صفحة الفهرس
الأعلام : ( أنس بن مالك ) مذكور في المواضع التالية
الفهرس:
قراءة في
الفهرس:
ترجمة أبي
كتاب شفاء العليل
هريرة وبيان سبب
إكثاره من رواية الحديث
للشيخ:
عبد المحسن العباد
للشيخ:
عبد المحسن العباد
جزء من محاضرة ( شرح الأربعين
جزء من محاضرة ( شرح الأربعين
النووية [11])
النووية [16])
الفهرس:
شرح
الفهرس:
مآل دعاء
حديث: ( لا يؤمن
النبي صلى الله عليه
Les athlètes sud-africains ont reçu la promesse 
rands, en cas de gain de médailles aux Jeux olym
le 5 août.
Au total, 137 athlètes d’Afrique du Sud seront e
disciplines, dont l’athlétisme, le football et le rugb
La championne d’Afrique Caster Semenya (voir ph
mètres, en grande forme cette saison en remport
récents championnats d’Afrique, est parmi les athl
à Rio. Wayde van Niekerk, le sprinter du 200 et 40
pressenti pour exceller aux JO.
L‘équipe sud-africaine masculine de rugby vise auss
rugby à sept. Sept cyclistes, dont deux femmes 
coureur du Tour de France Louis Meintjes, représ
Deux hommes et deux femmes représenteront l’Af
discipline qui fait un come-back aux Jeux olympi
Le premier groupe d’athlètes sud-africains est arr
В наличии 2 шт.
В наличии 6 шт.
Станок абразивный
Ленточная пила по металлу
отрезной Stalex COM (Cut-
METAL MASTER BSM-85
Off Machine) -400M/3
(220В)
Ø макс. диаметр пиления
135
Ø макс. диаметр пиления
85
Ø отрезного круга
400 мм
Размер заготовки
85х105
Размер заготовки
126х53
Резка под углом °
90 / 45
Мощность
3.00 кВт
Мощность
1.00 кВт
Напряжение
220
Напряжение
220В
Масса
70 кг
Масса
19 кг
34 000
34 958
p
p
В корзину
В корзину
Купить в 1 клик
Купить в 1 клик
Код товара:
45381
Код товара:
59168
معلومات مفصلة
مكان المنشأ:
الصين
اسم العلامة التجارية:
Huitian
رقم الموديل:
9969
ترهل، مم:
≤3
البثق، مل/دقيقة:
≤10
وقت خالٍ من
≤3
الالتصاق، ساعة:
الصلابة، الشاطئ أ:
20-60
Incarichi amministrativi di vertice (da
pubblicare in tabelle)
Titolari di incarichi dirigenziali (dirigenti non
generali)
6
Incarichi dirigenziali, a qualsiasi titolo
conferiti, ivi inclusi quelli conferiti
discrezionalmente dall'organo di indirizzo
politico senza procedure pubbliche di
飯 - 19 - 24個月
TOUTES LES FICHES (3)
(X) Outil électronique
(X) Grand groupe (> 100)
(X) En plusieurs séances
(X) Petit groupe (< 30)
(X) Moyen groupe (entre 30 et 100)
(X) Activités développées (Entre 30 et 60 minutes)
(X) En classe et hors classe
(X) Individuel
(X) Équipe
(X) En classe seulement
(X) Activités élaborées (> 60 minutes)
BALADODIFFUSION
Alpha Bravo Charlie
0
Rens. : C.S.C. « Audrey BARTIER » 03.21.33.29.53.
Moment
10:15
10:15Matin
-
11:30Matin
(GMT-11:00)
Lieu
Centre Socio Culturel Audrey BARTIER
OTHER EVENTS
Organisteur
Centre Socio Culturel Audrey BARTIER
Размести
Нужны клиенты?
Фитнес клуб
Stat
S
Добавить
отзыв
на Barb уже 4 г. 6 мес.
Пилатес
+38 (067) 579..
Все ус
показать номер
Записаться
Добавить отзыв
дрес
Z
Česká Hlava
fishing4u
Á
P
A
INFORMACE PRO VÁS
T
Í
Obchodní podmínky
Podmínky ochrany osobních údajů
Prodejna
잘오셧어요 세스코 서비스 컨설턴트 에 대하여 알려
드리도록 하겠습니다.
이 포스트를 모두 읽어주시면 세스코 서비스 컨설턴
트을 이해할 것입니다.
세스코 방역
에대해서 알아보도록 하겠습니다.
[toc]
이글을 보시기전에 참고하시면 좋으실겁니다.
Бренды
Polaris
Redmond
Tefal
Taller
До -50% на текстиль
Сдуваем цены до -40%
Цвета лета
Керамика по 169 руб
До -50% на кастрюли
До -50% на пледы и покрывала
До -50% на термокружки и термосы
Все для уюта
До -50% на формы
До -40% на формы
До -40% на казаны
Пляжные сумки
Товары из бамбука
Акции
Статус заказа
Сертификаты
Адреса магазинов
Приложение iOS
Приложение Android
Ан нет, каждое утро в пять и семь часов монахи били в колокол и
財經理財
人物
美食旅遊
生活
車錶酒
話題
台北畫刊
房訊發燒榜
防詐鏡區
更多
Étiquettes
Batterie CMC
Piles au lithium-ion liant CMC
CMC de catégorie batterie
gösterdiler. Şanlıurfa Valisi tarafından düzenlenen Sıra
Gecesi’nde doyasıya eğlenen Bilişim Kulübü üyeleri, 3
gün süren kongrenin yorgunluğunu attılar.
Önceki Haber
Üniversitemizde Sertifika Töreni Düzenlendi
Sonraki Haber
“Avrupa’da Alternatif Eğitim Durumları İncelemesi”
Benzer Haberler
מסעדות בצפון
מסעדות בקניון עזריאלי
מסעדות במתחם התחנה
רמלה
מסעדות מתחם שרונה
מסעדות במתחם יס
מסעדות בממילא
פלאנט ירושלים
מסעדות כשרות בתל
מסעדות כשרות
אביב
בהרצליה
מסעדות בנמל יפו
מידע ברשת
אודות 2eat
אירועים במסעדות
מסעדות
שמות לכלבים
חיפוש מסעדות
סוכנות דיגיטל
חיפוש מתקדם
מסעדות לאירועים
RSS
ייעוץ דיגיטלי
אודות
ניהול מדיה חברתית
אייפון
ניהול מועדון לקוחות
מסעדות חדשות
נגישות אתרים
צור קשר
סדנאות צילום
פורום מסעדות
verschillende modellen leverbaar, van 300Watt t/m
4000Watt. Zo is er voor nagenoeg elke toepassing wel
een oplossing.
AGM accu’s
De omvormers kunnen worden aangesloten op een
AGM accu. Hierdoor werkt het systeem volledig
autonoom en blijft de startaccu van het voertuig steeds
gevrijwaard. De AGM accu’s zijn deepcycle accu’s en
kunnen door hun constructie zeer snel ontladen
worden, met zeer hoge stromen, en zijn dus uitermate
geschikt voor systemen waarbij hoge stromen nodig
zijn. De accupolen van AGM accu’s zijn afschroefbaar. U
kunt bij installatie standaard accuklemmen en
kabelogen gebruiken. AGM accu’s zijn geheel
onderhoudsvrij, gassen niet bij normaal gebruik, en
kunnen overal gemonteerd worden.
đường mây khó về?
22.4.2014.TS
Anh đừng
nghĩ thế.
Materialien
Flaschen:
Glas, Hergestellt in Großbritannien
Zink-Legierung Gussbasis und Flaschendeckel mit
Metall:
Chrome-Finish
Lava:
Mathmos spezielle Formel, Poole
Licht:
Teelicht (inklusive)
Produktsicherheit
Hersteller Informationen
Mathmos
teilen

══════════

WORK ORDER. Pull out all lines from the listing that contain the string "ניהול".

TASK ANSWER.
ניהול מדיה חברתית
ניהול מועדון לקוחות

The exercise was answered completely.